** SOURCE DOCUMENT **
^^^^^^^^^^^^^^^^

Tanya Sinclair, Policy Director UK & Ireland at ChargePoint
This month’s Budget simultaneously pleased and infuriated environmentalists by promising long-awaited green measures whilst expanding roads and freezing fuel duty. Given all that has happened in the month since, there has been little time to reflect on its impact on the electrification of transport.
Investing in an EV remains more affordable than you may think. The Plug In Car Grant, which many feared would be axed in this budget, still offers most EV purchasers a discount on the price of brand new low-emission vehicles through a grant the government gives buyers, via vehicle dealerships and manufacturers.
You do not need to do anything if you want to buy one of these vehicles – the dealer will include the value of the grant in the vehicle’s price. The recent budget kept the grant at a maximum for cars of £3,000, but restricted it to vehicles worth up to £50,000.
It is certainly a credit to this government’s commitment to the full electrification of the UK’s transport by 2035 that this grant has remained, however, the fact that many vehicles that are merely low polluters rather than no polluters may make some question whether this is the best way to incentivize carbon neutral driving.
Whilst many individuals and companies contemplating their first EV are aware of the grants and incentives offered for the purchase of the vehicle itself, few people are aware that there are similar schemes in place to help ensure you have somewhere to charge.
Whilst slower than using fast chargers seen on the motorway and elsewhere, charging at home or work often offers the best savings when owning an electric vehicle, often offering (depending on your electricity tariff) the possibility of transport for below 10p per mile.
The EV Homecharge Scheme (EVHS) has been in place since 2010 and the Workplace Charging Scheme since 2016. The Office for Low Emission Vehicles (OLEV) has made it clear, however, that these grants will not last forever. From its starting level of £1000, the EV Homecharge Scheme grant has already shrunk by more than half and it was announced in the recent budget that it will further shrink to £350 on 1st April 2020.

^^^^^^^^^^^^^^^^

** DATASET RECORDS **
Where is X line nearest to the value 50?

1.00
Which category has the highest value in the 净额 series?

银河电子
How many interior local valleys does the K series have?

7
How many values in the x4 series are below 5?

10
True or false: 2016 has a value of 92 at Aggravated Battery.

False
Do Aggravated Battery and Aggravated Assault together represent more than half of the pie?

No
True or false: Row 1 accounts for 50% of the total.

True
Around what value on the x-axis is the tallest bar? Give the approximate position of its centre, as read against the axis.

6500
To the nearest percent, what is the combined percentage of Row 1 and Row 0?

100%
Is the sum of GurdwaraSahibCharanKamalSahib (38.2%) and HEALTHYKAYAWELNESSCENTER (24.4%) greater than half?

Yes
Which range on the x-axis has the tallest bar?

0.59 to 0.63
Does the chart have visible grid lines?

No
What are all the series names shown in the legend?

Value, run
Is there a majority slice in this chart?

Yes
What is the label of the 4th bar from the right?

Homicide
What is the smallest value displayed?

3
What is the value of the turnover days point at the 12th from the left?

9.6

^^^^^^^^^^^^^^^^

** EXERCISE REQUIREMENTS **
- 1) Copy the passage of the Budget and electric vehicles article between "Investing in an" and "up to £50,000.", inclusive.
- 2) Using the article on the Budget and electric vehicles, answer these questions:
(a) Under the recent budget, what is the maximum Plug In Car Grant for cars, and to which vehicles is it now restricted?
(b) In what year did the Workplace Charging Scheme begin?
(c) To what amount will the EV Homecharge Scheme grant shrink on 1st April 2020?
- 3) Pick up the article on the Budget and electric vehicles after its final sentence and continue writing it.

** RESULTS OF THE TASKS **
- 1)
Investing in an EV remains more affordable than you may think. The Plug In Car Grant, which many feared would be axed in this budget, still offers most EV purchasers a discount on the price of brand new low-emission vehicles through a grant the government gives buyers, via vehicle dealerships and manufacturers.
You do not need to do anything if you want to buy one of these vehicles – the dealer will include the value of the grant in the vehicle’s price. The recent budget kept the grant at a maximum for cars of £3,000, but restricted it to vehicles worth up to £50,000.

- 2)
(a) £3,000, restricted to vehicles worth up to £50,000.
(b) 2016.
(c) £350.

- 3)
The application process for the EV Homecharge Scheme has not been altered:
1. Complete the form demonstrating ownership or keepership of your EV and appoint a registered installer.
2. Your installer will ask some further questions about your home.
3. Success – charging station is installed.
The “Workplace Charge Scheme” (WCS) offers a similar incentive to businesses to electrify both their employee car parks and own fleets. Business customers can get up to £500 per socket (max. 20 sockets across all sites) towards the purchase and installation of charging stations for workplaces. This scheme was also altered in this year’s budget. It will change to £350 per socket and max. 40 sockets across all sites as of 1 April 2020.
The benefits are manifold: the grants enable companies to charge company cars and fleet vehicles to save on fuel and vehicle maintenance costs, shrinking their carbon footprint to meet and exceed sustainability goals. By offering EV charging, they also create a better workplace for their employees, and provide a premium service to clients, visitors and other user groups they grant access to.
This process remains the same also, applicants must:
1. Complete the grant application form
2. Your application is evaluated by OLEV
3. Success – receive your voucher code by email within 5 working days
4. Send the voucher code to the installation company
5. Once the station is installed we can then process the grant and return to the customer
These government grants won’t be here forever, as the government has made clear, but even if they are phased out there are still ways to invest in EV charging in a commercially savvy way with subscription services like my own firm, ChargePoint as a Service (CPaaS). These sorts of services offer businesses low operational exposure by bundling hardware, software, maintenance and installation, hassle free into one package.
With or without the grants, and even in the current unprecedented economic circumstances, the government is still intent on planning for the phase-out of diesel and petrol by 2035, and will continue to support EVs for the time being. So now is as good the time to invest, given that there are still grants for both vehicles and chargers, which will not last.